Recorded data
= Beginning of Section =

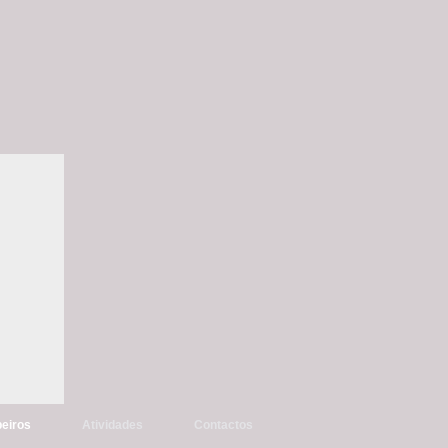
eiros
Atividades
Contactos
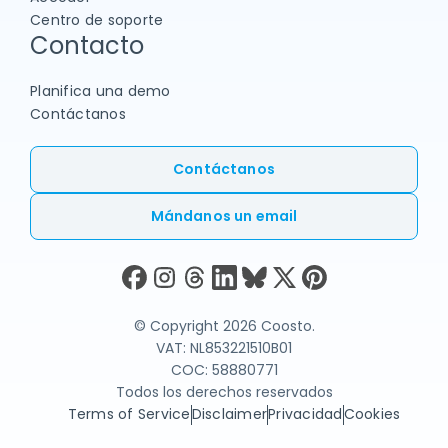
Centro de soporte
Contacto
Planifica una demo
Contáctanos
Contáctanos
Mándanos un email
© Copyright 2026 Coosto.
VAT: NL853221510B01
COC: 58880771
Todos los derechos reservados
Terms of Service
Disclaimer
Privacidad
Cookies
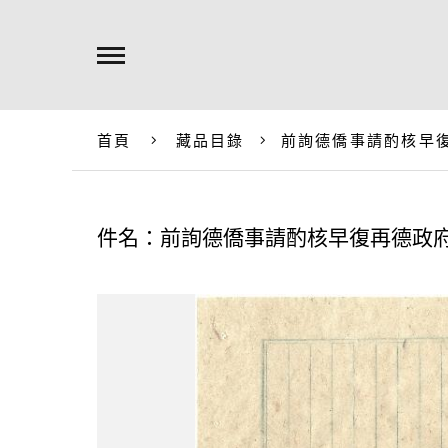
首頁
藏品目錄
前詢德僑事請酌核早
件名：前詢德僑事請酌核早復再德政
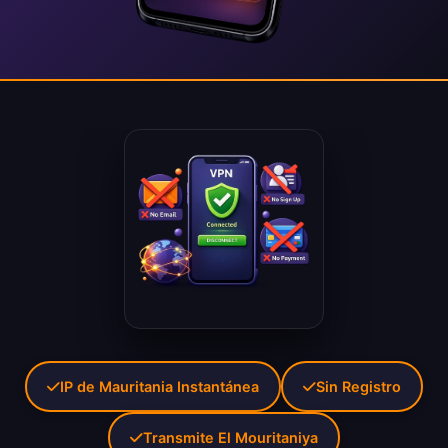
IP de Mauritania Instantánea
Sin Registro
Transmite El Mouritaniya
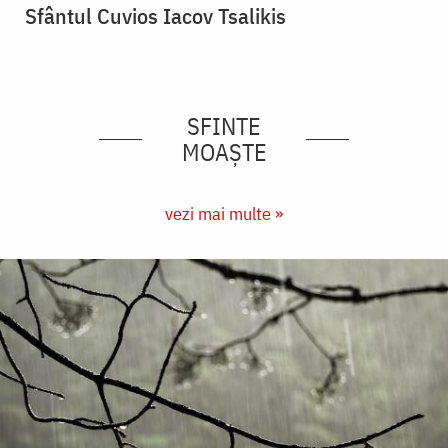
Sfântul Cuvios Iacov Tsalikis
SFINTE
MOAȘTE
vezi mai multe »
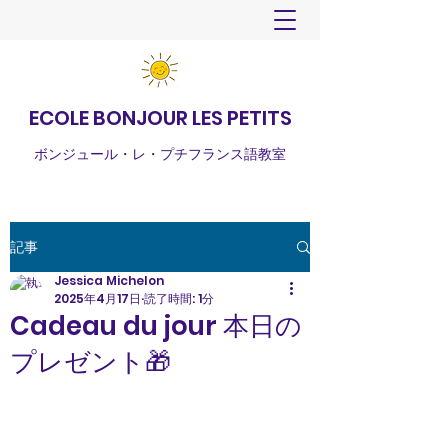
ECOLE BONJOUR LES PETITS
ボンジュール・レ・プチフランス語教室
記事
Jessica Michelon
2025年4月17日
読了時間: 1分
Cadeau du jour 本日の
プレゼント🎁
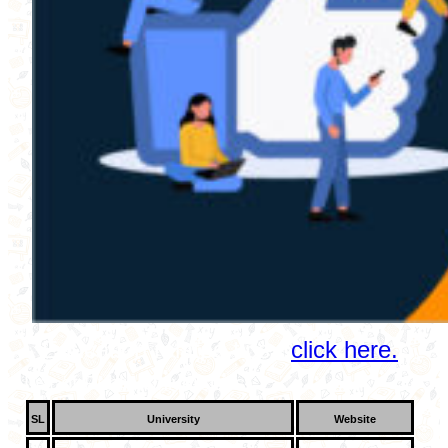
Education related tips :
click here.
List of Public Universities:
SL
University
Website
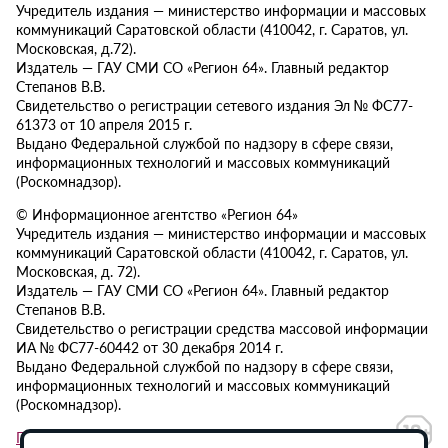
Учредитель издания — министерство информации и массовых
коммуникаций Саратовской области (410042, г. Саратов, ул.
Московская, д.72).
Издатель — ГАУ СМИ СО «Регион 64». Главный редактор
Степанов В.В.
Свидетельство о регистрации сетевого издания Эл № ФС77-
61373 от 10 апреля 2015 г.
Выдано Федеральной службой по надзору в сфере связи,
информационных технологий и массовых коммуникаций
(Роскомнадзор).
© Информационное агентство «Регион 64»
Учредитель издания — министерство информации и массовых
коммуникаций Саратовской области (410042, г. Саратов, ул.
Московская, д. 72).
Издатель — ГАУ СМИ СО «Регион 64». Главный редактор
Степанов В.В.
Свидетельство о регистрации средства массовой информации
ИА № ФС77-60442 от 30 декабря 2014 г.
Выдано Федеральной службой по надзору в сфере связи,
информационных технологий и массовых коммуникаций
(Роскомнадзор).
Политика в отношении обработки персональных данных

= End of Section =

> [Problem details] Retype every line of text in all the entries above, character for character, and leave the pictures out of your answer.

> [Response to this exercise]
eiros
Atividades
Contactos
Centro de soporte
Contacto
Planifica una demo
Contáctanos
Contáctanos
Mándanos un email
© Copyright 2026 Coosto.
VAT: NL853221510B01
COC: 58880771
Todos los derechos reservados
Terms of Service
Disclaimer
Privacidad
Cookies
首頁
藏品目錄
前詢德僑事請酌核早
件名：前詢德僑事請酌核早復再德政
IP de Mauritania Instantánea
Sin Registro
Transmite El Mouritaniya
Sfântul Cuvios Iacov Tsalikis
SFINTE
MOAȘTE
vezi mai multe »
ECOLE BONJOUR LES PETITS
ボンジュール・レ・プチフランス語教室
記事
Jessica Michelon
2025年4月17日
読了時間: 1分
Cadeau du jour 本日の
プレゼント🎁
Education related tips :
click here.
List of Public Universities:
SL
University
Website
Учредитель издания — министерство информации и массовых
коммуникаций Саратовской области (410042, г. Саратов, ул.
Московская, д.72).
Издатель — ГАУ СМИ СО «Регион 64». Главный редактор
Степанов В.В.
Свидетельство о регистрации сетевого издания Эл № ФС77-
61373 от 10 апреля 2015 г.
Выдано Федеральной службой по надзору в сфере связи,
информационных технологий и массовых коммуникаций
(Роскомнадзор).
© Информационное агентство «Регион 64»
Учредитель издания — министерство информации и массовых
коммуникаций Саратовской области (410042, г. Саратов, ул.
Московская, д. 72).
Издатель — ГАУ СМИ СО «Регион 64». Главный редактор
Степанов В.В.
Свидетельство о регистрации средства массовой информации
ИА № ФС77-60442 от 30 декабря 2014 г.
Выдано Федеральной службой по надзору в сфере связи,
информационных технологий и массовых коммуникаций
(Роскомнадзор).
Политика в отношении обработки персональных данных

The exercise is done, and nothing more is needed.